Gear is in Sheep Shape

Hello lovelies,

Short updates

* I’ve been persuaded by some NOBOs to take a zero in Steamboat

* I’ve made it to Steamboat using an alternative route of my own devising, which looked fun on paper…

* I have about 5 days of hiking to hit Grand Lake, at which point I’m heading up to Glacier NP

long updates

After Rawlins it took me 3 days to get to Encampment, a small town around 20 miles from the Colorado border.  The three days were full of glorious snow traverses and trail finding, with some peak climbing that had real ascents. The kind of hiking that had been absent through the basin.

I arrived at the parking lot to hitch into Encampment a couple hours before sunset. My hitch into Encampment was… unexpected, given that only two cars drove by in about 2 hours. As sunset approached, I realized that I’d just have to camp near the pit toilets (the only non-paved, flat area), and would have to hitch a ride in the morning.

Just as I pulled out my bivy, a pickup truck swung into the parking lot, and I secured a ride in their truck bed into Encampment that got me there around 9 PM.  Turns out, nothing in Encampment is open passed 5:30 PM, and I had some difficulty finding a place to sleep and shower.  Fortunately, I  eventually found a pajama-clad campsite host, and secured a patch of grass for the night.

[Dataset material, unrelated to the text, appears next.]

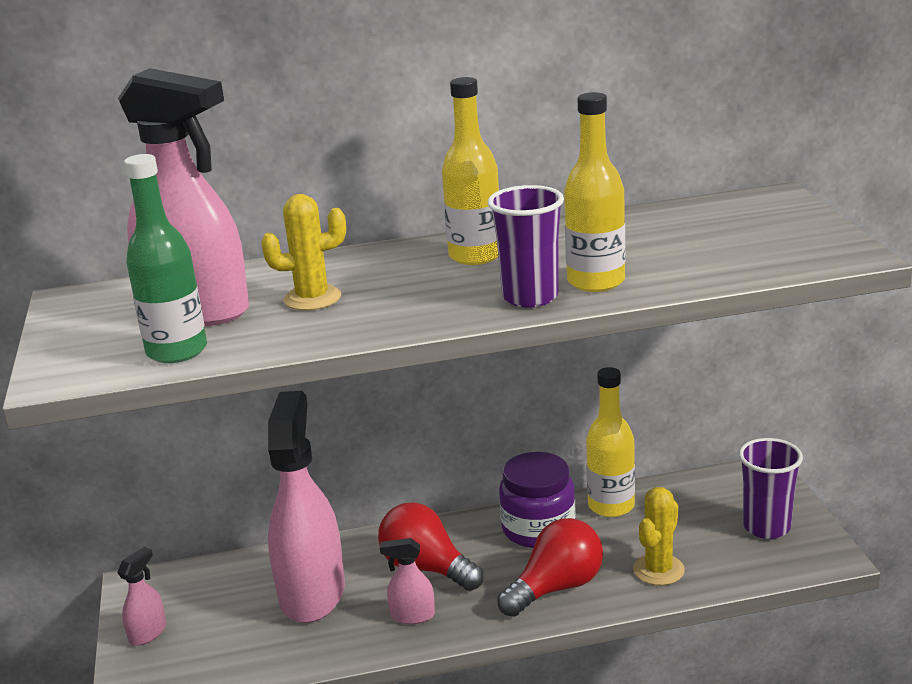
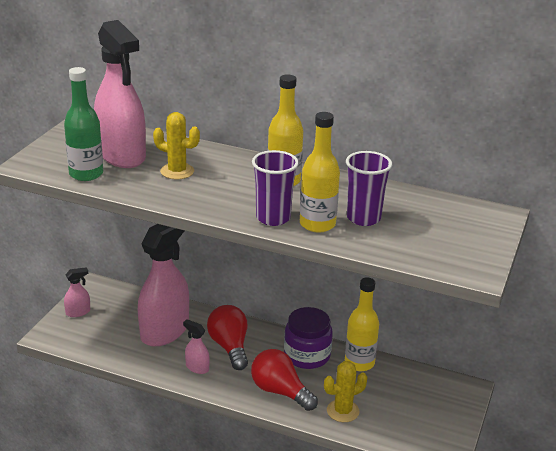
camera: 30 degrees right, 5 degrees up
red light bulb [497,518,603,617] -> red light bulb turned 135 degrees counterclockwise [251,349,318,411]
purple cup [739,438,803,539] -> purple cup moved to [346,151,392,226]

Prior to getting into Encampment, I had heard from some NOBOs that the snow 30mi north of Rabbit Ears Pass was dangerous at best, and quite possibly impassable.  As such, I pulled together what looked like a fun alternative route, which would bring me directly into Steamboat, and allow me to avoid snow and a potentially meh hitch into town. 

As I passed more NOBOs over the next 2 days, I learned that Rabbit Ears Pass was fine.   Before reaching the point where I had to make a decision, I passed a rare trail curiosity: a pack of hundreds of sheep some random truck decided to dump onto the road.  “Bahhh” they exclaimed.  “Hello clouds!” I called back.

With wisdom from the sheeps’ words echoing through my mind, I decided I wanted to try out the alternative that I had mapped.  Yeah, probably a mistake.  Instead of snow, my route had me clambering over tens of thousands of burned, fallen trees.  When not leaping over trees, I found myself wading through chest-deep rivers — swollen from the late season snow pack.  The trail finding was difficult at best, and my feet remained wet for the 30 mile route I constructed.  

The numerous tree traverses wore away my gear.  My once hole-filled pants quickly become so holy the Vatican expressed interest, and then went past the point of having holes to the point where there might still be some fabric connectivity.  I also lost my sunglasses during one particularly acrobatic (and not graceful) tree leap.

To be fair, the area was beautiful, and once some trail crews clean up the hundreds of acres of relevant burn area, I really think it will be a great hike!  4/5 stars, would not do again.

As I began my 5-mile road walk into Steamboat, I began frantically searching for a place to stay for the night.   As it’s a weekend, and Steamboat is… Steamboat, my only options were severely over-priced accommodations. While I would have loved to look into a variety of other options, the sky decided to throw thunder, lightning, and one helluva a storm upon me at the very moment I began searching for not an absurd hotel room.  And with that, I quickly grabbed a room for the night so I could put my phone away before it was water damaged.  Once the rain stopped, I found out there were some other CDT hikers also looking for a place to stay. And like that, we struck a deal to bring my room’s cost down to something a little less absurd.